If you'd like to test different settings through the whole pipeline I've written a script for this purpose called validate.py. I used this script to benchmark certain settings and dataset sizes.

Optimizing and Validation

The word2vec implementation from MLLib has a limitation as I mentioned earlier, where you need to make sure you have enough memory to store the model. The main setting to change if you want to train your model on larger sets is minCount which will limit word2vecs vocabulary to words that only appear in as many comments as the value you set (i.e. if minCount=1000, then the word must appear in 1000 comments to be considered). Raising minCount will decrease your accuracy, but training your data on larger sets will increase your accuracy. So balancing minCount with the size of your subset is the main strategy to increasing word2vec's accuracy.

I did not do extensive testing in this area as there are diminishing returns in respect to the recommendations because I am only matching the top 100 results and displaying the top 20. If you wanted to display more results than the marginal increases in accuracy you'd get from tuning these parameters will matter much more. For my case however, I was able to pass validation in that ~90% of the held out subreddits appeared in the top 20 results.
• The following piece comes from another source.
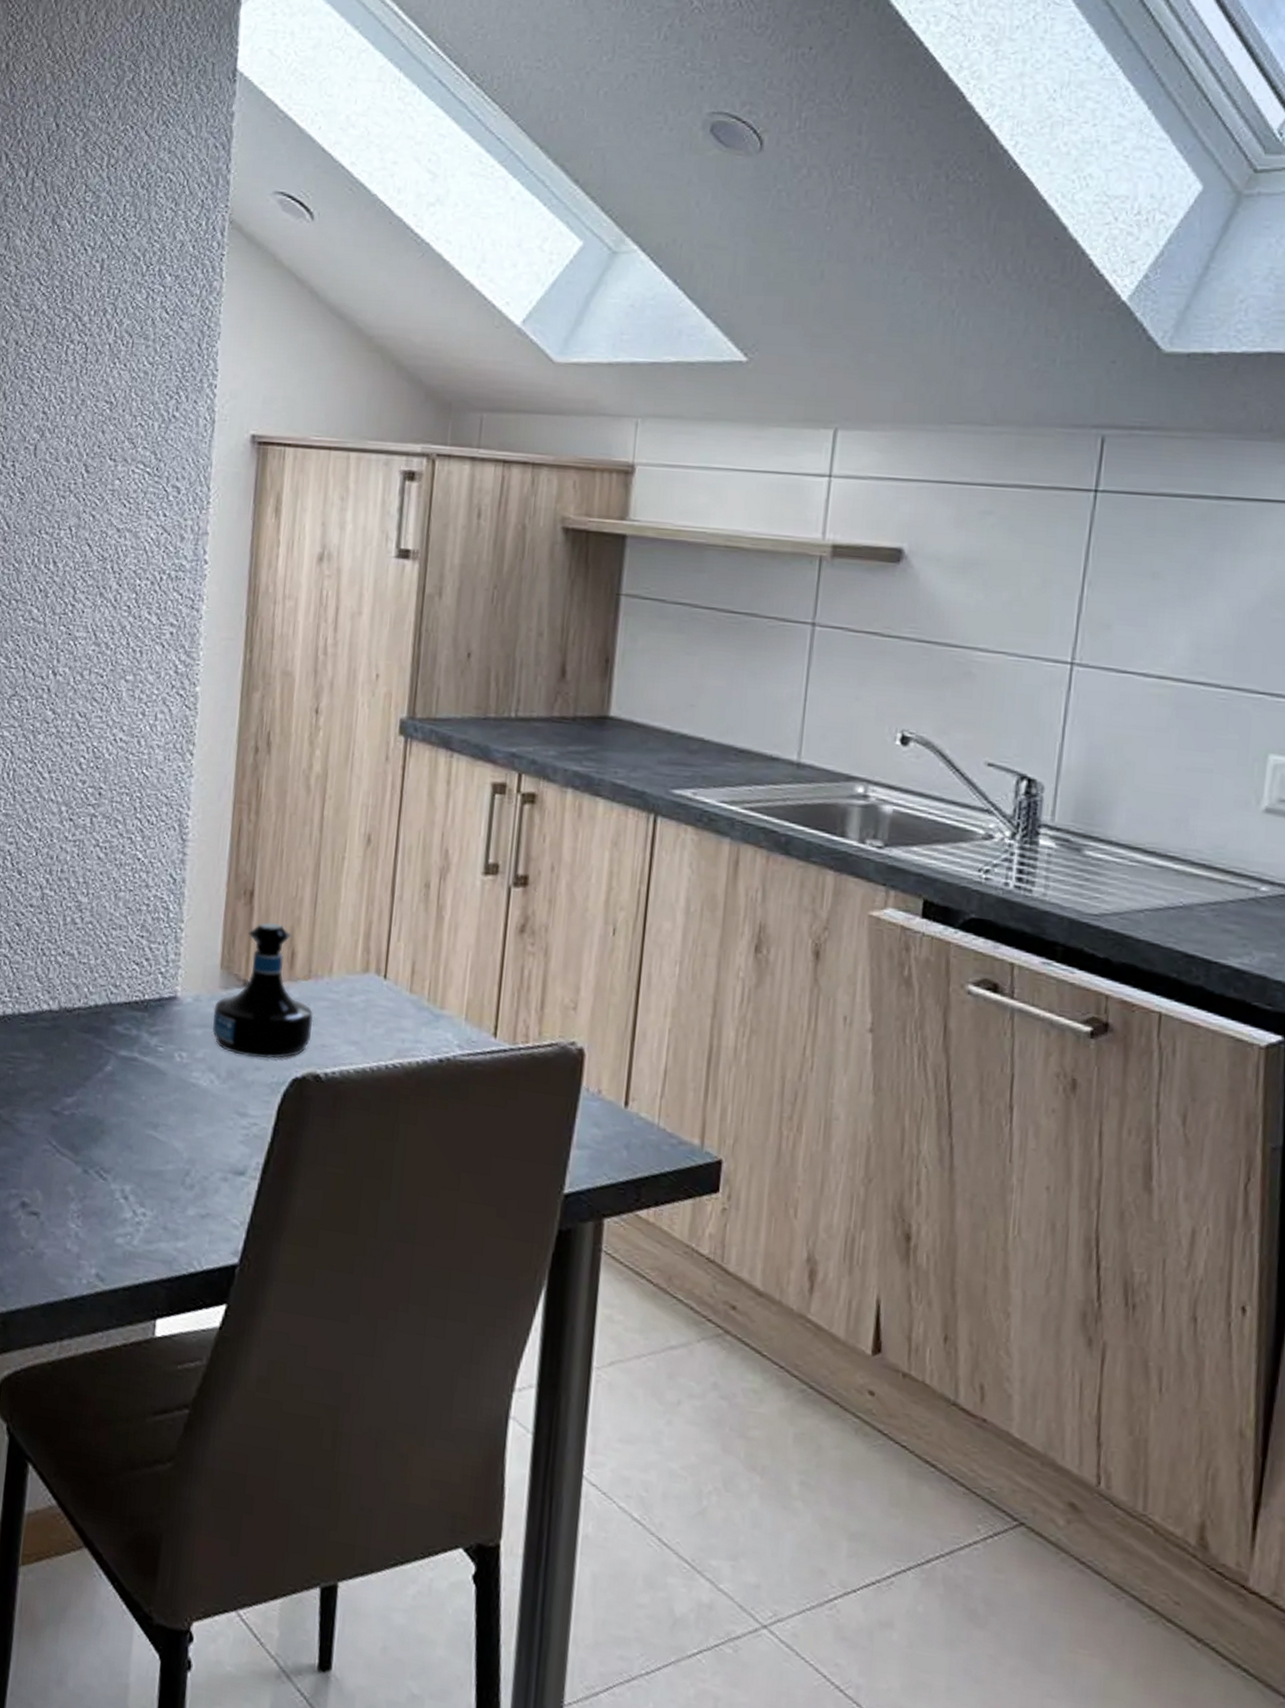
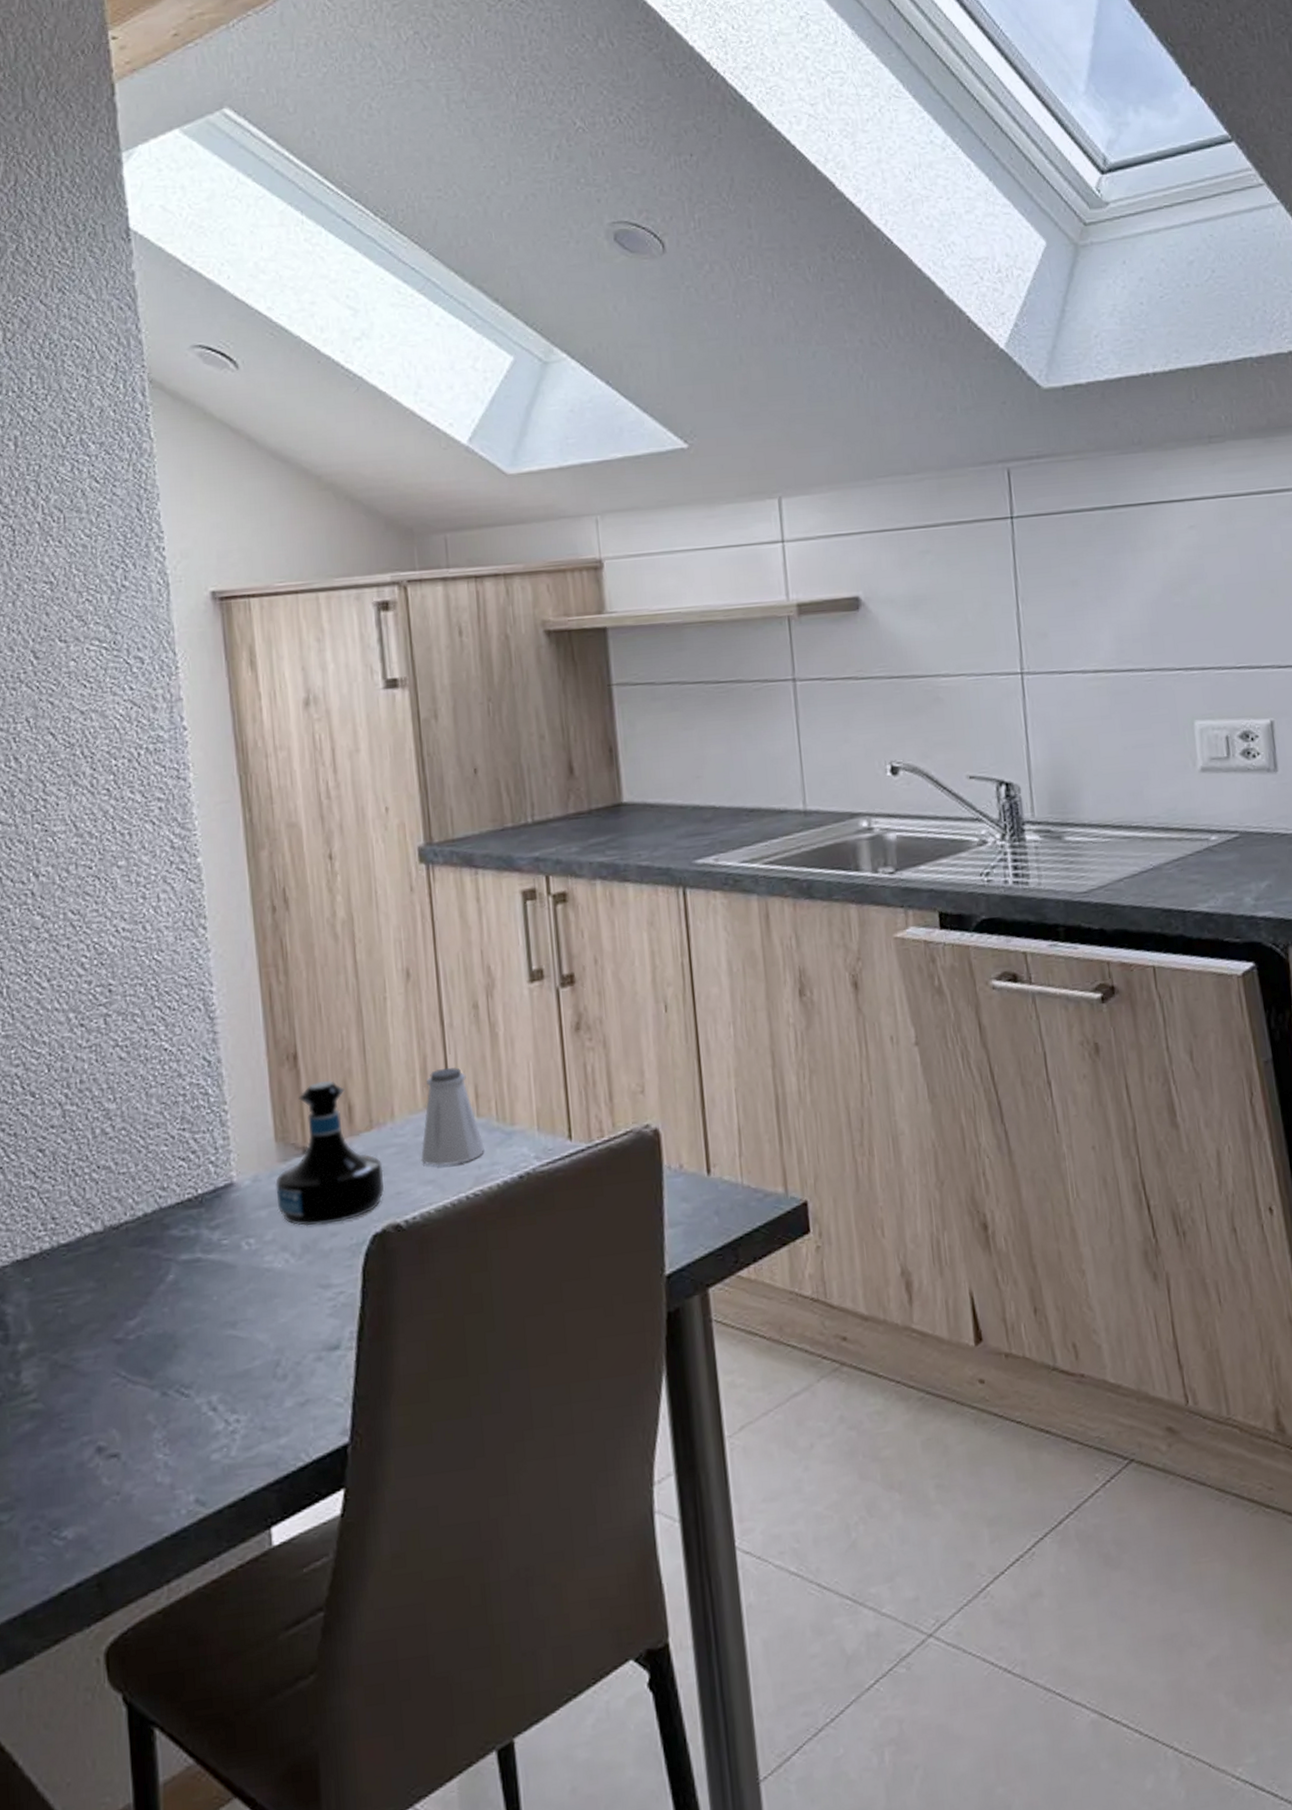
saltshaker: none [350,937,412,1033] -> present [421,1067,485,1166]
If you would like to make this validation more difficult and thus ensure your recommendation are even better, instead of picking the top subreddit chose a random subreddit from the ones that the user contributed to. When you do this, there is a chance that a subreddit will be picked that the user has only contributed to once, meaning that word2vec will have a much harder time placing it in the list of recommendations. I was unfortunately not able to get to this point in my testing as it requires many more iterations in order to determine how well a single setting is working, and ideally you would want to perform this validation on a larger subset of data in order to have a large enough number of subreddits to choose from (the 2008 data that I did my validation on only has ~2000 subreddits so my algorithm might guess the subreddit by chance too often. 2016 by comparison has over 1 million subreddits).